Let me ask you dames a question. What the fuck is the deal with this wine tasting nonsense? Seems like every damn weekend, there's a fucking wine tasting event somewhere around here. I wouldn't even know about the wine tasting if I hadn't gone out with a chick that was into it. "Oooh, look," she would say. "There's a wine tasting this weekend! Let's go to the wine tasting and taste some wine!!" I chopped her into pieces with an ax and buried her in a shallow grave in my back yard. Actually, that's not true. I buried her in Ms. Babble's back yard. Mine is already full.
I had almost forgotten about the wine tasting until the other day at work. We were standing around the water heater talking about our weekend plans, and this bitch whom I hate decided to chime in: "Is anybody going to the wine tasting?? There's a wine tasting this Saturday! I'm going to taste some wine!!" She is now buried in Sassy Blondie's backyard. (I really need to work on my anger.)I'm not sure why the wine tasting makes me so hostile. I've never been to one, but somehow I picture it as being a bunch of phony-ass, middle-aged skanks trying to act all sophisticated by sipping imported chardonnay and pretending they know something about it: "Ooh, try this one, Gladys! You can really taste the grapes!" Filthy whore. You wouldn't know a Merlot from a glass of Welch's. These are the same bitches who 20 years ago in college guzzled cheap beer in smoky bars, puked it up in back alleys, and pissed their pants on the way home. Now they're wrinkled old closet wino divorcees whose twats are infested with crabs. Fuck, I bet any one of them could outfart me any day of the week.

..............................

== STATED PROBLEM A ==
Answer these questions about the wine tasting post:
(i) Where were the coworkers standing when they talked about their weekend plans?
(ii) On which day of the week was the wine tasting the coworker announced?
(iii) Whose back yard does the narrator say the woman who liked wine tastings was buried in?
The text above and the records below were taken from unrelated sources.

..............................

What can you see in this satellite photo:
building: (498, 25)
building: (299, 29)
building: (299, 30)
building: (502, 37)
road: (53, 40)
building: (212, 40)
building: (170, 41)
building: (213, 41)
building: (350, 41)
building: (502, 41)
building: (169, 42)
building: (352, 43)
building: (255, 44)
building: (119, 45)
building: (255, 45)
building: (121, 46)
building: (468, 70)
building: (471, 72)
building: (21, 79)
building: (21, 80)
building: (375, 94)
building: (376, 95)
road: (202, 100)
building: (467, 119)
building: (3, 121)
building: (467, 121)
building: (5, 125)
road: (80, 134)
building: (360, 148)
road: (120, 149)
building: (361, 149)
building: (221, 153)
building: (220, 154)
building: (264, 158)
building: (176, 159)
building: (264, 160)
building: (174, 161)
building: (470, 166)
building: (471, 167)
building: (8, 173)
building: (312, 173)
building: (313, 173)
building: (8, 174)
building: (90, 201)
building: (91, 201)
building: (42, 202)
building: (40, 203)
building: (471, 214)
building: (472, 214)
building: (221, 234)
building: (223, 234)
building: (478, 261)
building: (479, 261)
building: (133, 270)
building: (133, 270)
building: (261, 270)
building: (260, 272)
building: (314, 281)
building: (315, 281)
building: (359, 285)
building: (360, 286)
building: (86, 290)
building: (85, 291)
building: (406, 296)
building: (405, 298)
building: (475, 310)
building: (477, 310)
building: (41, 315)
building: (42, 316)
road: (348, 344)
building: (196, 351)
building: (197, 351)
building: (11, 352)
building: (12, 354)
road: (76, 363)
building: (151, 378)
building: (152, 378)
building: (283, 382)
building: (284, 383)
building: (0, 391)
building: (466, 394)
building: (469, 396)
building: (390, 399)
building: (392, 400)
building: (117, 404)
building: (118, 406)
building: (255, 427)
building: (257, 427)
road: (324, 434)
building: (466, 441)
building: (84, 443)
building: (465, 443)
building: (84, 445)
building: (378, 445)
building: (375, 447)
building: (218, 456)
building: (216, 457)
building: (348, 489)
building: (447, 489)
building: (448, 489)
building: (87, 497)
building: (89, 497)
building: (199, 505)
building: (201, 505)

..............................

== STATED PROBLEM B ==
Echo the records character for character, from their first line through the line that contains "building: (255, 45)", with both of those lines included.

== TASK SOLUTION A ==
(i) Around the water heater.
(ii) Saturday.
(iii) Ms. Babble's back yard.

== TASK SOLUTION B ==
What can you see in this satellite photo:
building: (498, 25)
building: (299, 29)
building: (299, 30)
building: (502, 37)
road: (53, 40)
building: (212, 40)
building: (170, 41)
building: (213, 41)
building: (350, 41)
building: (502, 41)
building: (169, 42)
building: (352, 43)
building: (255, 44)
building: (119, 45)
building: (255, 45)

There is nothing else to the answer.